- Intermittent faults are real but hard to prove because they are not constant, so systematic evidence is essential.
- Log each drop-out with the date, time and duration, and use router logs and monitoring tools to corroborate it.
- A clear timeline of incidents is more persuasive than a general complaint that the connection 'keeps dropping'.
- This evidence supports both your provider complaint and any escalation to the ombudsman.
An intermittent fault, where broadband works most of the time but drops out unpredictably, is uniquely frustrating because it can vanish whenever an engineer or remote test looks for it. The only way to get it taken seriously is to prove the pattern yourself. Systematic evidence turns "it keeps dropping" into a documented case a provider cannot dismiss.
Why intermittent faults are hard to prove
A total outage is obvious and easy to verify; an intermittent fault is not. By the time you report it, the connection may be working again, and a snapshot test shows nothing wrong. Providers naturally struggle to fix what they cannot observe. The burden therefore falls on you to capture the fault when it happens, repeatedly, so the pattern is undeniable.

> [EXERCISE 1]:
Answer these from the text on intermittent broadband faults:
(a) What three details should be logged for each drop-out?
(b) Besides a complaint to the provider, what escalation can the evidence support?
(c) What does a snapshot test show once the connection is working again?
> [EXERCISE 2]:
Reproduce the passage of the text on intermittent broadband faults from "- Intermittent faults" to "provider cannot dismiss.".
The rows have nothing to do with the text on intermittent broadband faults.

> [RECORD EXCERPTS]:

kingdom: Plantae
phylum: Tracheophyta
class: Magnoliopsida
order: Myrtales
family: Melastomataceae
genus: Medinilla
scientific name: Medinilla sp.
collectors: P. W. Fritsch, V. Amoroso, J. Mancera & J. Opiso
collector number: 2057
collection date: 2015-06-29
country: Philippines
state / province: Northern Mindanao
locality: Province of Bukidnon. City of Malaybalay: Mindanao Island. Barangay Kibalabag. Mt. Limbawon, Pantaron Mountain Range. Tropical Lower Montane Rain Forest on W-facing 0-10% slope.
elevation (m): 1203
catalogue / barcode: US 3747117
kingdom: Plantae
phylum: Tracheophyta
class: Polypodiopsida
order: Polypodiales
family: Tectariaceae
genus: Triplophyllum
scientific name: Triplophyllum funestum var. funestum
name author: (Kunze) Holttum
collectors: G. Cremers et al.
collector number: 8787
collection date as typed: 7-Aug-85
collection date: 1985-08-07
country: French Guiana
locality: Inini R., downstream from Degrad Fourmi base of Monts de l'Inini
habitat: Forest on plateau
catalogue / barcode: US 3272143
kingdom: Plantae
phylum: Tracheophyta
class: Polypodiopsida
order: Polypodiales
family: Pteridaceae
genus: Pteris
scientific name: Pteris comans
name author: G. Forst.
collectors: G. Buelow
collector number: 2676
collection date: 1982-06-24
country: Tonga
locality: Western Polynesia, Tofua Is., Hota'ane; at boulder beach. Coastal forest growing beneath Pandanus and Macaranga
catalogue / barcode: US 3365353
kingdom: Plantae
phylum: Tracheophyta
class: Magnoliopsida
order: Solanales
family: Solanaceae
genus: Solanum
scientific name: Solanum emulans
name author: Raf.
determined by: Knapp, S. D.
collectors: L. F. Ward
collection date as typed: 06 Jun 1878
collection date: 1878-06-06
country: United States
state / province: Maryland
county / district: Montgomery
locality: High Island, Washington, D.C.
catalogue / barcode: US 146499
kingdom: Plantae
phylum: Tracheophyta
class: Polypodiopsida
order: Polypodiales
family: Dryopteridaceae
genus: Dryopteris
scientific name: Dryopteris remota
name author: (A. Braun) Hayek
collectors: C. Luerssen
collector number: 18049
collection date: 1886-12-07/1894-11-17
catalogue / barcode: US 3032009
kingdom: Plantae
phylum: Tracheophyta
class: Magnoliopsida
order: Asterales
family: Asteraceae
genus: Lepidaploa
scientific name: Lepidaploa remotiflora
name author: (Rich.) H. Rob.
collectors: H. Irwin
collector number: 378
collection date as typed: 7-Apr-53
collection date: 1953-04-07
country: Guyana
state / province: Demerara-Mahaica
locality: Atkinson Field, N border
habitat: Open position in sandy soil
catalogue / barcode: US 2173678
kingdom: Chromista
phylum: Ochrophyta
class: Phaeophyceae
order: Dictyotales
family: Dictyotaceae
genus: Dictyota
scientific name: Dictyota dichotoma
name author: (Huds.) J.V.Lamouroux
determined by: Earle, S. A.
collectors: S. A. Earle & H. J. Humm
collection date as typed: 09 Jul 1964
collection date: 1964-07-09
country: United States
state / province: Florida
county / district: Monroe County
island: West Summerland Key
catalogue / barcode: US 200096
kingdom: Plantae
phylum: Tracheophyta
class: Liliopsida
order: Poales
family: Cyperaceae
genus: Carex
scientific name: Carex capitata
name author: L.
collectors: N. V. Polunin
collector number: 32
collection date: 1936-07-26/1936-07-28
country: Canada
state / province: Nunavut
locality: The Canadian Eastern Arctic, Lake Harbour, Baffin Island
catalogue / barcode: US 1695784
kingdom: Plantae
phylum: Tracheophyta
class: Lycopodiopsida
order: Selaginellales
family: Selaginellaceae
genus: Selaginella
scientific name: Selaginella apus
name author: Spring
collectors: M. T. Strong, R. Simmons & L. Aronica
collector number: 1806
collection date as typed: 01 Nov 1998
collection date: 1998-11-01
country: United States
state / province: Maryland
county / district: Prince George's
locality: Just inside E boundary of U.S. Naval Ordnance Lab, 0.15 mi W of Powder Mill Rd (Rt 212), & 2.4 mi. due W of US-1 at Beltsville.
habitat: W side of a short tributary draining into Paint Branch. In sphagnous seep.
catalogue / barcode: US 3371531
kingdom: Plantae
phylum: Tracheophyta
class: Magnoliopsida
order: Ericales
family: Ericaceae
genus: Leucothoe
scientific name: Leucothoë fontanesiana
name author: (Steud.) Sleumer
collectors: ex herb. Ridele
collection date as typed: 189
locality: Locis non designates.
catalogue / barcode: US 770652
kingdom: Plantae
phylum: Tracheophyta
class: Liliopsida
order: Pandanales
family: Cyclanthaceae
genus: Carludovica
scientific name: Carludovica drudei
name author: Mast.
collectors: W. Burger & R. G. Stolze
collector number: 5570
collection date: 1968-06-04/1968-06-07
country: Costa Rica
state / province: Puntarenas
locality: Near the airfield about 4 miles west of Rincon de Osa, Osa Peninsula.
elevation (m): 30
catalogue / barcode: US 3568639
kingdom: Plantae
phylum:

> [TASK RESULT 1]:
(a) The date, time and duration.
(b) Escalation to the ombudsman.
(c) Nothing wrong.

> [TASK RESULT 2]:
- Intermittent faults are real but hard to prove because they are not constant, so systematic evidence is essential.
- Log each drop-out with the date, time and duration, and use router logs and monitoring tools to corroborate it.
- A clear timeline of incidents is more persuasive than a general complaint that the connection 'keeps dropping'.
- This evidence supports both your provider complaint and any escalation to the ombudsman.
An intermittent fault, where broadband works most of the time but drops out unpredictably, is uniquely frustrating because it can vanish whenever an engineer or remote test looks for it. The only way to get it taken seriously is to prove the pattern yourself. Systematic evidence turns "it keeps dropping" into a documented case a provider cannot dismiss.